Quest’ultima considerazione mette in luce l’estrema gravità della vicenda, che va persino oltre l’interferenza del potere politico nell’esercizio della discrezionalità giudiziaria, come pure è stato denunciato da più parti. La peculiarità del caso in esame risiede nella circostanza che l’addebito disciplinare non riguarda un provvedimento con cui si assolve o si condanna, bensì una decisione basata su una valutazione prognostica: che per fronteggiare il pericolo di fuga, cioè, non fosse necessario ricorrere alla custodia cautelare in carcere. Una decisione che, come tutte quelle di natura predittiva, sconta una fisiologica percentuale di errore. Se mai passasse il principio che il magistrato debba risponderne, si affermerebbe fatalmente una “giurisprudenza difensiva”. Nell’inevitabile margine di incertezza che connota ogni previsione, sarebbe comprensibilmente prudente adottare sempre la misura più restrittiva: a disporre o mantenere la custodia cautelare in carcere dell’imputato o a negare una misura alternativa al condannato, non si rischierebbe nulla.
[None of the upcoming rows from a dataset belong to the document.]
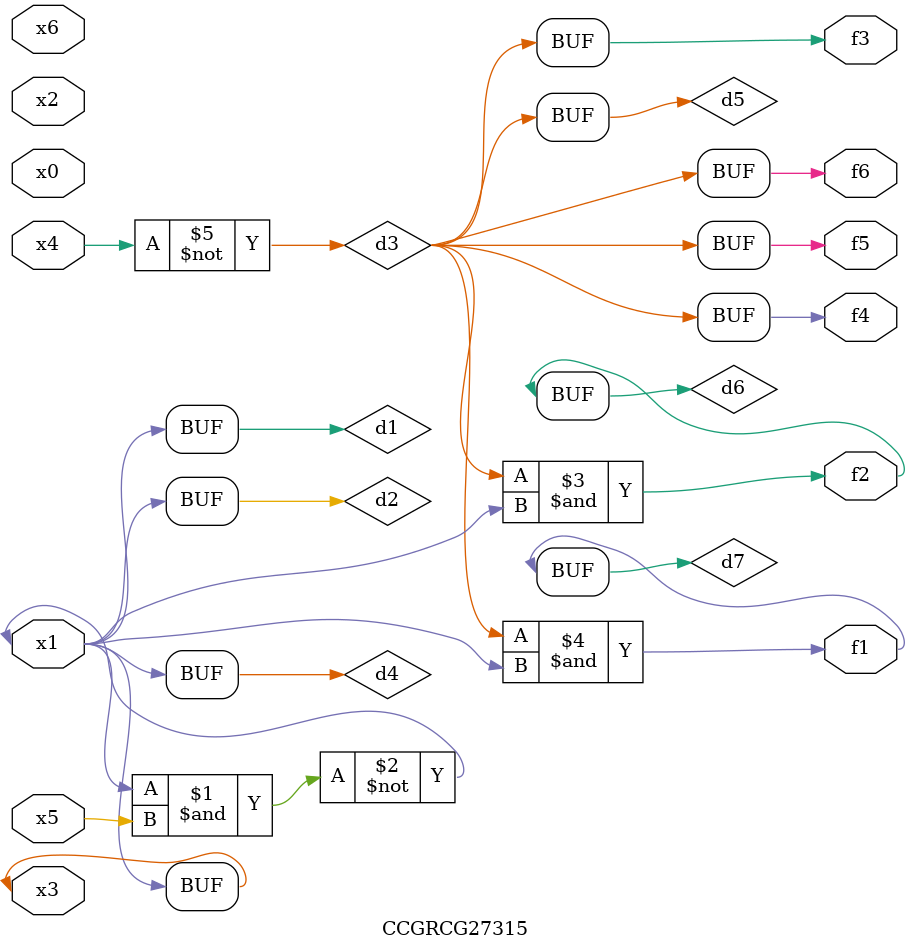
<source format=v>
module CCGRCG27315(
	input x0, x1, x2, x3, x4, x5, x6,
	output f1, f2, f3, f4, f5, f6
);

	wire d1, d2, d3, d4, d5, d6, d7;

	buf (d1, x1, x3);
	nand (d2, x1, x5);
	not (d3, x4);
	buf (d4, d1, d2);
	buf (d5, d3);
	and (d6, d3, d4);
	and (d7, d3, d4);
	assign f1 = d7;
	assign f2 = d6;
	assign f3 = d5;
	assign f4 = d5;
	assign f5 = d5;
	assign f6 = d5;
endmodule

</source>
La preoccupazione disciplinare per i magistrati sarebbe così scongiurata, ma il prezzo pagato dall’ordinamento sarebbe altissimo: verrebbero lese irreparabilmente la presunzione di non colpevolezza dell’imputato (art. 27 comma 2 Cost.) e la presunzione di recuperabilità del condannato (art. 27 comma 3 Cost.), che nelle situazioni di dubbio dovrebbero orientare in direzione opposta, addossando il rischio dell’errore alla collettività e non all’individuo.